An Exhibition at Art Basel Miami Beach Allows Visitors to Mint Their Own NFT
Artist Mario Klingemann’s AI-controlled, generative art installation stars in the digital art show presented by the energy-efficient blockchain Tezos, which explores the future of the NFT market, cryptoart, and the relationship between humans and machines.
One of the forebears of artificial intelligence art, German artist Mario Klingemann never knows how his generative self portraits may turn out. “The one thing I always appreciate about working with AI is the chance to get results you didn’t expect, or that are somewhat out of your control,” he says. “There’s a machine that’s your counterpart and you interact with it, and it does some things by itself, but at the same time you get the feeling that it’s not random and you have some control. I like the intermediate space.”
Featuring generative and NFT artists such as Helena Sarin, Kevin Abosch, Matt Deslauriers, and Kelly Richardson, among others, the show will put one of the art world’s hottest phenomenons front and center for the first time at the fair. The exhibition is being hosted on the open-source blockchain Tezos, a popular platform among creatives who are embracing NFTs but are concerned about the high minting fees and environmental impact of chains like Ethereum.
For instance, it’s been reported that the musician Grimes’ recent Earth NFT auction used as much energy as a single resident of the European Union uses in 33 years and that Ethereum is responsible for 96,200,000 tons of CO2 since its inception—the equivalent of the 84 least carbon-intensive countries combined. As a blockchain, Tezos uses a Proof of Stake (PoS) algorithm to mint NFTs which is much more energy-efficient than Proof of Work (PoW), which requires vast amounts of energy.
Over the course of the exhibition, speakers and panel discussions will cover of-the-moment topics such as the metaverse, art trends, and, of course, NFTs. Highlights from the roster of environmentally conscious talent include Bulgarian artist Iskra Velitchkova’s nature-inspired generative images, Australian artist Sutu’s sci-fi- and cyberculture-themed animations, and Turkish computer scientist Memo Akten’s AI-driven octopuses, Distributed Consciousness.
The biggest draw, however, is Klingemann’s installation, which consists of six different screens equipped with cameras to film participants. The footage will be added to the “river,” and the machine will use other imagery in its memory bank to fashion a portrait that’s both playful and totally unique. Anyone familiar with Klingemann’s work knows his generative faces take on an almost caricature-ish quality. “I like the grotesque, and that’s what you always get with a network,” he says. “I enjoy playing in that space. Faces are one of the most popular topics in art because they’re so versatile. You can really start from two dots and a line, or you can go hyper-realistic or even surrealistic.”

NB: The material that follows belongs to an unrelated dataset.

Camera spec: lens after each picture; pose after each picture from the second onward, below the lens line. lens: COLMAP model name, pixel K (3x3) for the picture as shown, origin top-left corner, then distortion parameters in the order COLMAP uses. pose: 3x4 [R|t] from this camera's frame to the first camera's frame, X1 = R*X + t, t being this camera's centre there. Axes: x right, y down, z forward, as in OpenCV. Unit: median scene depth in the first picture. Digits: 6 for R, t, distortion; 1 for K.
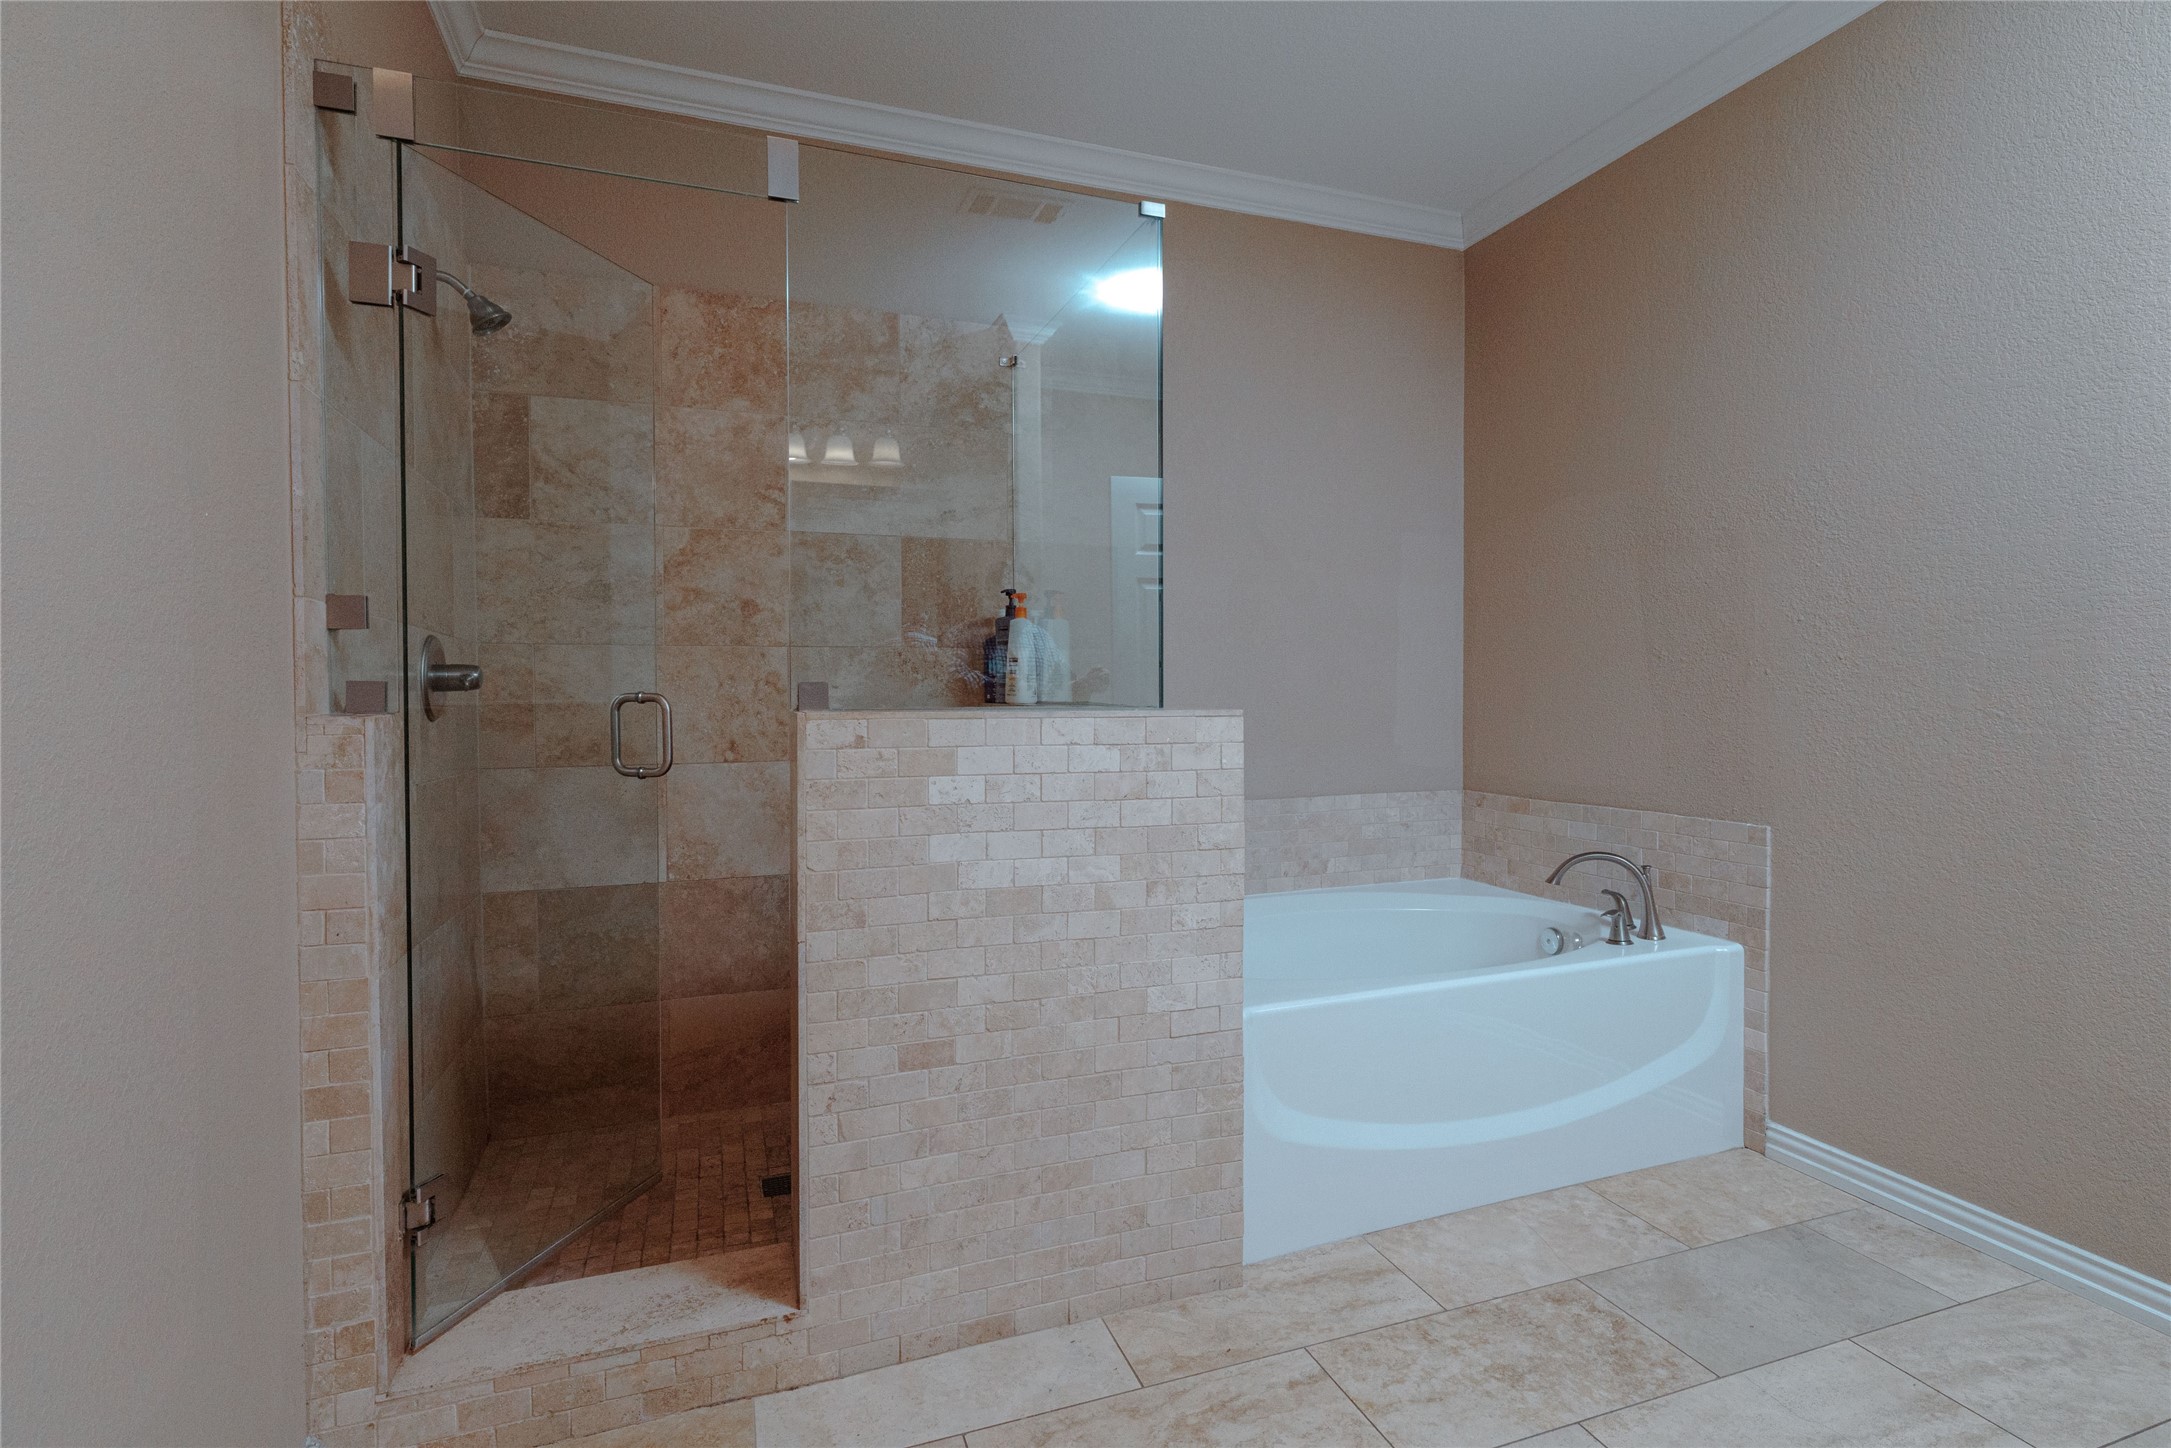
lens RADIAL K [[1027.7, 0, 1082.9], [0, 1027.7, 705.5], [0, 0, 1]] dist [-0.001140, 0.000690]
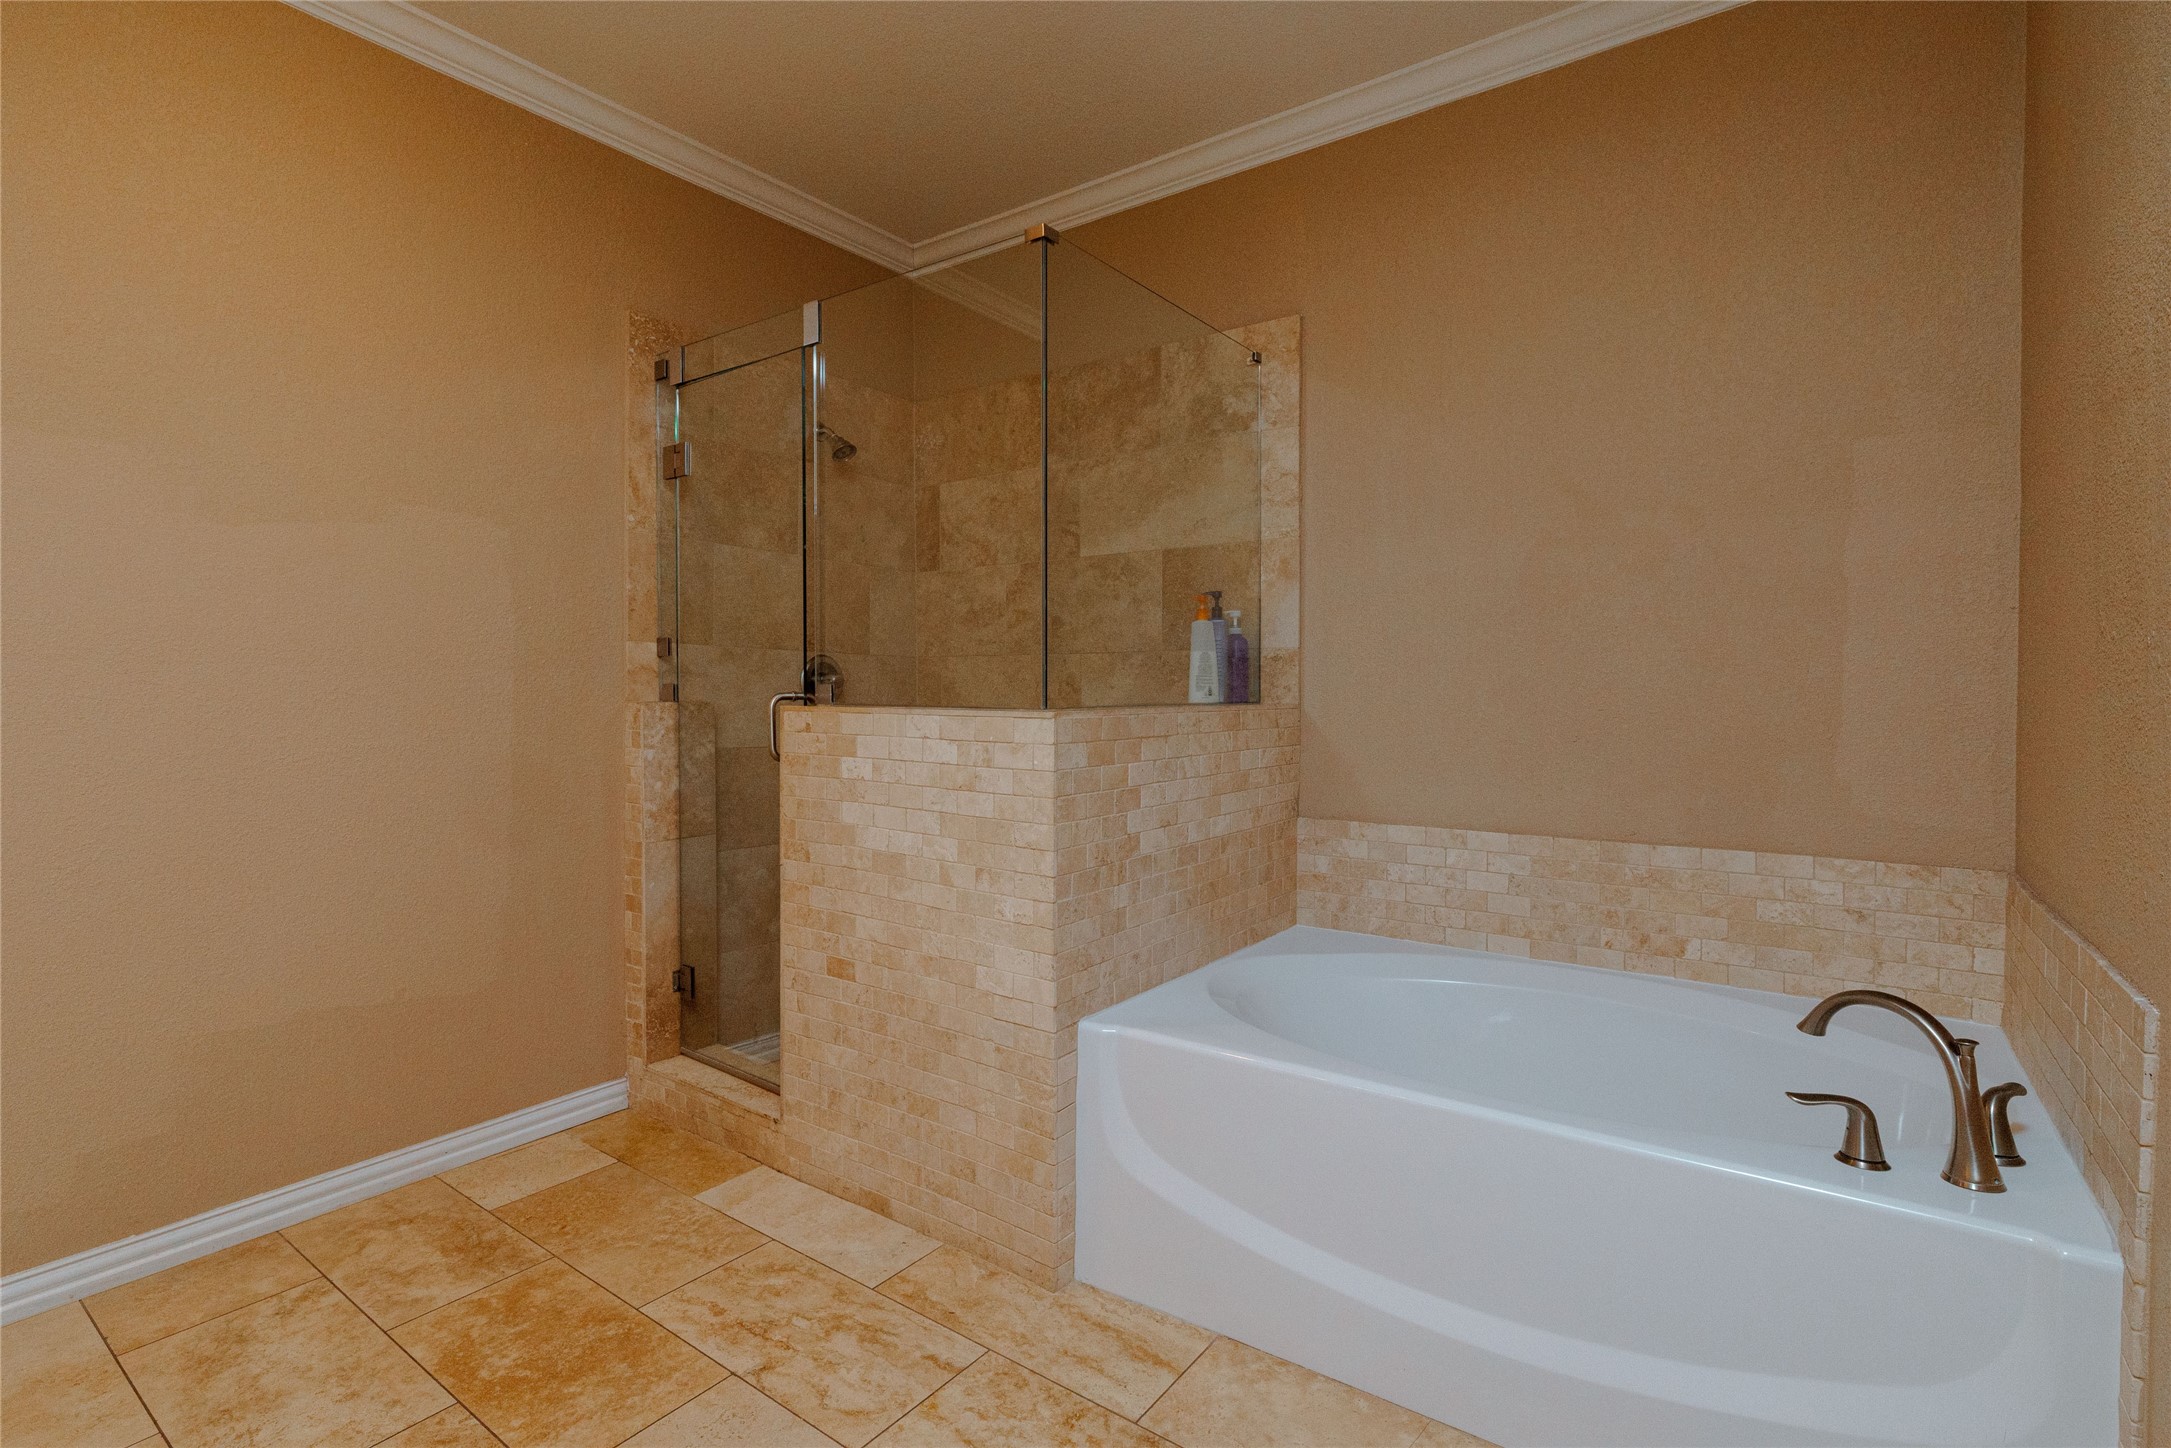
lens RADIAL K [[1027.7, 0, 1082.9], [0, 1027.7, 705.5], [0, 0, 1]] dist [-0.001140, 0.000690]
pose [[0.556652, 0.018235, -0.830545, 1.019005], [-0.016534, 0.999804, 0.010870, -0.014061], [0.830581, 0.007682, 0.556845, 0.481835]]
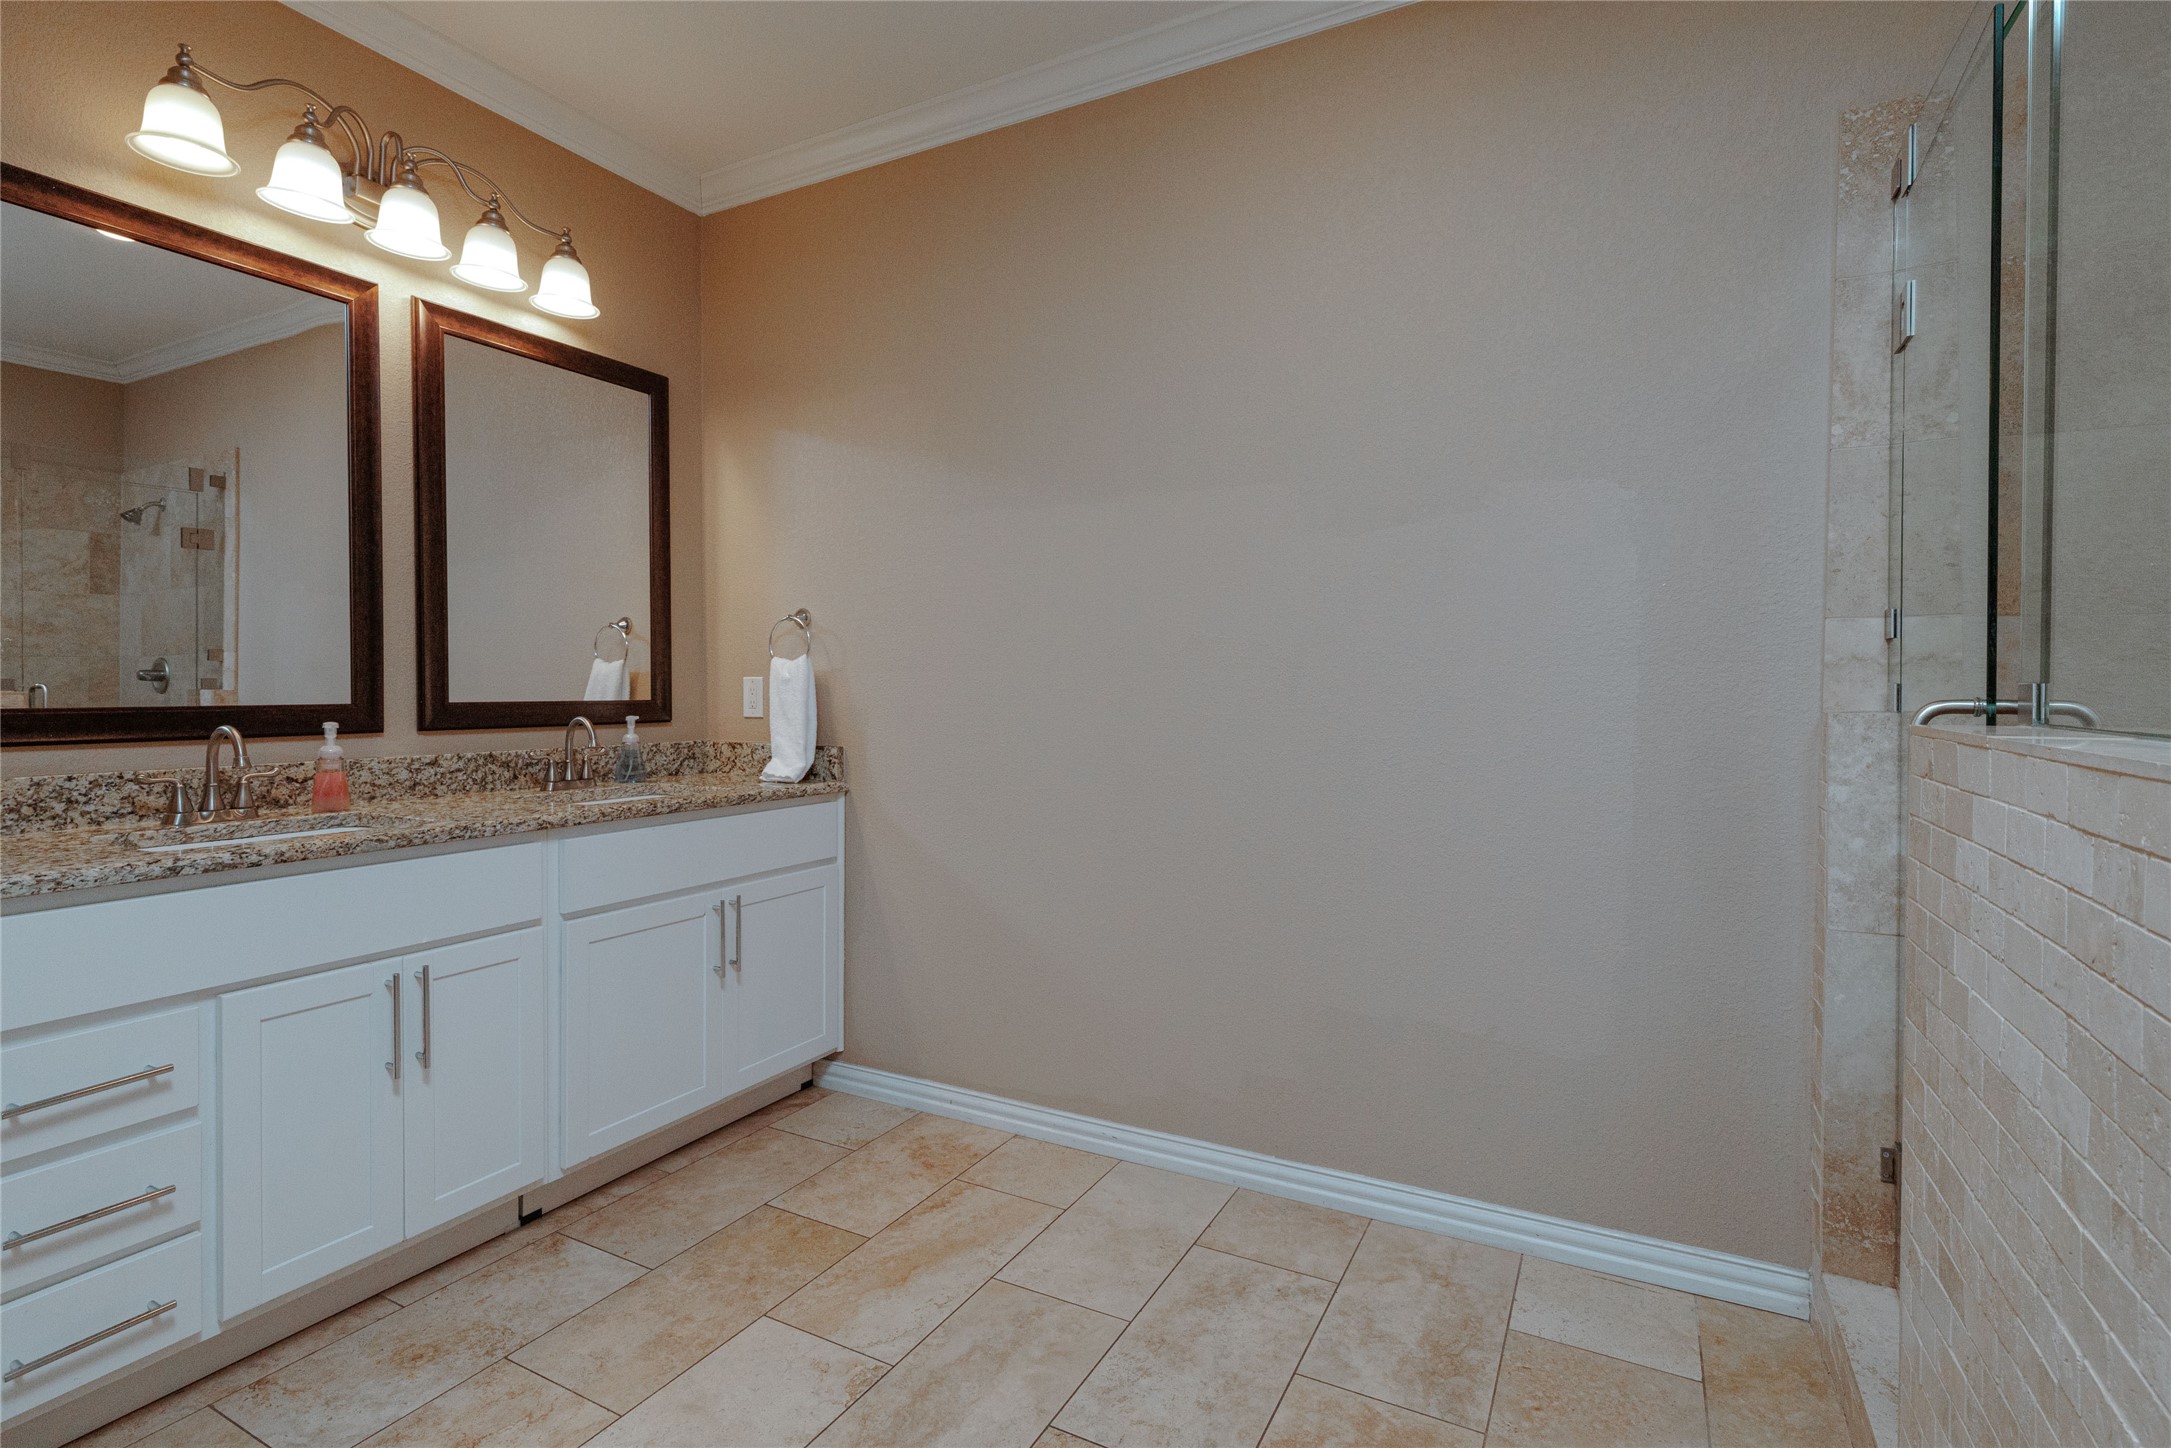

Mark Soares, founder of the agency Blokhaus that oversees marketing and communications for the Tezos ecosystem, compares the experience to the thrill photographers get when developing film. “We know the parameters, but you don’t know the final outcome. I equate it to being in the darkroom and seeing the image come up from the developer bath. There’s this moment of, ‘I feel like I should know what it would look like, but I don’t know exactly until I see it show up.’ It’s really lovely. That’s part of the magic of AI in generative art.”
Creating with computers always fascinated Klingemann growing up in the ‘80s and ‘90s, when he became interested in code art, an emergent medium that didn’t have a name back then. “I was probably an artist but didn’t call myself one because there was no role model where I could see, ‘Oh, this is what people do,’” he says. As AI and deep learning technology evolved, Klingemann realized he was on the vanguard of a new medium. “Oh, you can do that? Use a computer and make art and call yourself an artist? Once I figured that out, it became a possibility and people got more interested in it.”
Now, the field of AI art is booming. As the technology advances and new audiences discover it, the contours of the artform begin to appear even though the exact details of where things go next will only fill in with time—just like one of Klingemann’s faces. “The movie Her is not a total fantasy anymore,” he says. “It’s only a matter of time until you can create an entire movie just by giving instructions or get music based on current mood. The machines are really good at producing things that catch our attention. And that’s what interesting: it’s something you focus your conscious attention on. It’s not necessarily good or bad, beautiful or ugly. It’s just something that is not the usual stuff. That’s where the machines are really good because they can learn what we find normal and then measure what is different.”
So what role will the artist play in the future?
“You still have to be imaginative in what you ask it,” he says.
“Humans + Machines: NFTs and the Ever-Evolving World of Art,” is on show at Art Basel Miami Beach through Dec. 4. A conversation series on the NFT movement, blockchain’s utility as a creative canvas, designing generative art algorithms, and more will coincide with the exhibition and stream live on the Tezos website.